= Written exercise =
Repeat the records verbatim, starting from the line containing "scientific name: Maesa japonica" and ending with the line containing "country: Uganda", including both of those lines.

________

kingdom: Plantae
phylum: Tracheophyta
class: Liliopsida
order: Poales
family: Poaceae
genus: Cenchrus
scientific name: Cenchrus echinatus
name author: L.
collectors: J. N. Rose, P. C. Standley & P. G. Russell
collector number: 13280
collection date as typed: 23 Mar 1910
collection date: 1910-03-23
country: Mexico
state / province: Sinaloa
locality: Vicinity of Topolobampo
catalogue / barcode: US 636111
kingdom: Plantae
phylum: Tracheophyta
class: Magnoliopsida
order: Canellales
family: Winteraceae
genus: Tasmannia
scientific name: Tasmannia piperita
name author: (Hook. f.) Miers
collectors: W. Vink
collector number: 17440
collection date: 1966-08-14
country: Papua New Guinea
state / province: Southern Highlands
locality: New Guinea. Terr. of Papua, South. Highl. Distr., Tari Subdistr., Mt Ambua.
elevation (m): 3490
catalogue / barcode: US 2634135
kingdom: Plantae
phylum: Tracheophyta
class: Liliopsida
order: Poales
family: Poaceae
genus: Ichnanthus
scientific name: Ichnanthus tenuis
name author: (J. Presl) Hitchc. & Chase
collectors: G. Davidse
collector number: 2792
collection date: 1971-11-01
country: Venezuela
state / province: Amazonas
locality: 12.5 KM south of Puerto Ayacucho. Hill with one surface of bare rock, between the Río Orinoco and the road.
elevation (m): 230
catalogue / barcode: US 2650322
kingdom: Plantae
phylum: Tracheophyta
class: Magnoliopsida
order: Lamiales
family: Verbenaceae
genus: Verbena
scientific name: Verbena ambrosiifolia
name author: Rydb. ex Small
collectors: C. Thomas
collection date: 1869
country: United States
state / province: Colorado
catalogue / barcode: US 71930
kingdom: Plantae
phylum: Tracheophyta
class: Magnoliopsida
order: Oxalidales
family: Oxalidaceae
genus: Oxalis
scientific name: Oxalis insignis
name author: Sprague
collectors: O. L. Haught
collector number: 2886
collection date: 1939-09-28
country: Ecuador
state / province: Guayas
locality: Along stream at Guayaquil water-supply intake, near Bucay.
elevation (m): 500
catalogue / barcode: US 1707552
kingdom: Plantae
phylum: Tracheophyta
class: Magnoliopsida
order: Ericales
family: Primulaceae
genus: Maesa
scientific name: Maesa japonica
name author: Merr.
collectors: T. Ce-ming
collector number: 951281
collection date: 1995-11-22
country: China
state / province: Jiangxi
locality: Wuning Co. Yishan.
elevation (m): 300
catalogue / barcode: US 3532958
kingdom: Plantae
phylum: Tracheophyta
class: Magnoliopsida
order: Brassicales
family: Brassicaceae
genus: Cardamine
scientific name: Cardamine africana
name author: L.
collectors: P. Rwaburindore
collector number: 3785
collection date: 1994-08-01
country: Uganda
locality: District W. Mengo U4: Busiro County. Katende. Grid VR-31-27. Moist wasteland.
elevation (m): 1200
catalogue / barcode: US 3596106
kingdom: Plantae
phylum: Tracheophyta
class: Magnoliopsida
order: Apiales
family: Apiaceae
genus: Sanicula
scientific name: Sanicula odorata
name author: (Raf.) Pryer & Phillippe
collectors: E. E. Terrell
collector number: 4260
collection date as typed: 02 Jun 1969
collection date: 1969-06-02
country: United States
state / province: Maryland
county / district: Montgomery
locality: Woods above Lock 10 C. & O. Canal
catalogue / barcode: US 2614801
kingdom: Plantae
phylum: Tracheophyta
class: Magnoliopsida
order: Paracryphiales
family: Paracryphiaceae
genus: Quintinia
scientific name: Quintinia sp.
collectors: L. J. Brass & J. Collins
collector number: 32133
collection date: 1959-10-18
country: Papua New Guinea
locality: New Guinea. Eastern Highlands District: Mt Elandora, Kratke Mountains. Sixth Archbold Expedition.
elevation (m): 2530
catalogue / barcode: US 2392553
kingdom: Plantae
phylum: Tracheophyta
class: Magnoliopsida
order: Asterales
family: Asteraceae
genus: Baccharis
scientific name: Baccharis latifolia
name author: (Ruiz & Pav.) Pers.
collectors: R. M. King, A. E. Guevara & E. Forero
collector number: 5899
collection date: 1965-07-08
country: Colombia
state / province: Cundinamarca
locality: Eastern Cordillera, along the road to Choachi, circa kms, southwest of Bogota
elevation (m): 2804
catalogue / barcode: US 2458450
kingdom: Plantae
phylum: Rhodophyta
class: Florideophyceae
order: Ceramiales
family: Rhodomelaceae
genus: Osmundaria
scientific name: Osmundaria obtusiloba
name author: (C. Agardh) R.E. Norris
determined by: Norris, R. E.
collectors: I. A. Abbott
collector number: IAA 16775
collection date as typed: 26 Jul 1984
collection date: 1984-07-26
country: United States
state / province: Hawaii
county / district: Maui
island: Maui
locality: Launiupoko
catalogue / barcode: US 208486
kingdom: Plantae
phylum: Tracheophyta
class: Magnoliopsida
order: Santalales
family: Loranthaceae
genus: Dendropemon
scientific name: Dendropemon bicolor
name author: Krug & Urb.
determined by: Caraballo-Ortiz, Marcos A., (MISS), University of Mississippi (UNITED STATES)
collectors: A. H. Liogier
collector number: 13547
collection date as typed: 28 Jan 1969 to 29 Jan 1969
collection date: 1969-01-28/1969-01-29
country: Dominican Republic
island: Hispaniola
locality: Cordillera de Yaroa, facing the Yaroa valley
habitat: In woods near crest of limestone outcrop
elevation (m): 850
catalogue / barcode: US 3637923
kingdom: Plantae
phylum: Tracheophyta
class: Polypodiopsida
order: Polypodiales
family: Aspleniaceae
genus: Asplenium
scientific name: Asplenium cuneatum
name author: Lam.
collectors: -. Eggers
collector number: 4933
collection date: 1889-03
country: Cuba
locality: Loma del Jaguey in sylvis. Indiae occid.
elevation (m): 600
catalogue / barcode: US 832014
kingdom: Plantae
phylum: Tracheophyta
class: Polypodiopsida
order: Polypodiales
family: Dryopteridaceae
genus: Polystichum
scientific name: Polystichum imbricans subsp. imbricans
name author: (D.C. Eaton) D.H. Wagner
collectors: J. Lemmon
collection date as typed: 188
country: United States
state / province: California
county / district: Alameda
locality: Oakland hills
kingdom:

________

= Exercise answer =
scientific name: Maesa japonica
name author: Merr.
collectors: T. Ce-ming
collector number: 951281
collection date: 1995-11-22
country: China
state / province: Jiangxi
locality: Wuning Co. Yishan.
elevation (m): 300
catalogue / barcode: US 3532958
kingdom: Plantae
phylum: Tracheophyta
class: Magnoliopsida
order: Brassicales
family: Brassicaceae
genus: Cardamine
scientific name: Cardamine africana
name author: L.
collectors: P. Rwaburindore
collector number: 3785
collection date: 1994-08-01
country: Uganda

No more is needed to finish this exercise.